What is needed » Retype all of the entries precisely.

---------- Records provided ----------

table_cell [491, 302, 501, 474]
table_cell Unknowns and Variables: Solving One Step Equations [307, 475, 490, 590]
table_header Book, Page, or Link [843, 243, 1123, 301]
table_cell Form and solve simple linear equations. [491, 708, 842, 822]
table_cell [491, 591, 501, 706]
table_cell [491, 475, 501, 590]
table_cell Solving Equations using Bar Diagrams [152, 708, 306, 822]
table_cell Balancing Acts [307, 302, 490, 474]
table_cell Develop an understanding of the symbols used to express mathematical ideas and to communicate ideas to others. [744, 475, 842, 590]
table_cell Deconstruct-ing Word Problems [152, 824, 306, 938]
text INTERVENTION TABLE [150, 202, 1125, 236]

----------

Solved problem »
table_cell [491, 302, 501, 474]
table_cell Unknowns and Variables: Solving One Step Equations [307, 475, 490, 590]
table_header Book, Page, or Link [843, 243, 1123, 301]
table_cell Form and solve simple linear equations. [491, 708, 842, 822]
table_cell [491, 591, 501, 706]
table_cell [491, 475, 501, 590]
table_cell Solving Equations using Bar Diagrams [152, 708, 306, 822]
table_cell Balancing Acts [307, 302, 490, 474]
table_cell Develop an understanding of the symbols used to express mathematical ideas and to communicate ideas to others. [744, 475, 842, 590]
table_cell Deconstruct-ing Word Problems [152, 824, 306, 938]
text INTERVENTION TABLE [150, 202, 1125, 236]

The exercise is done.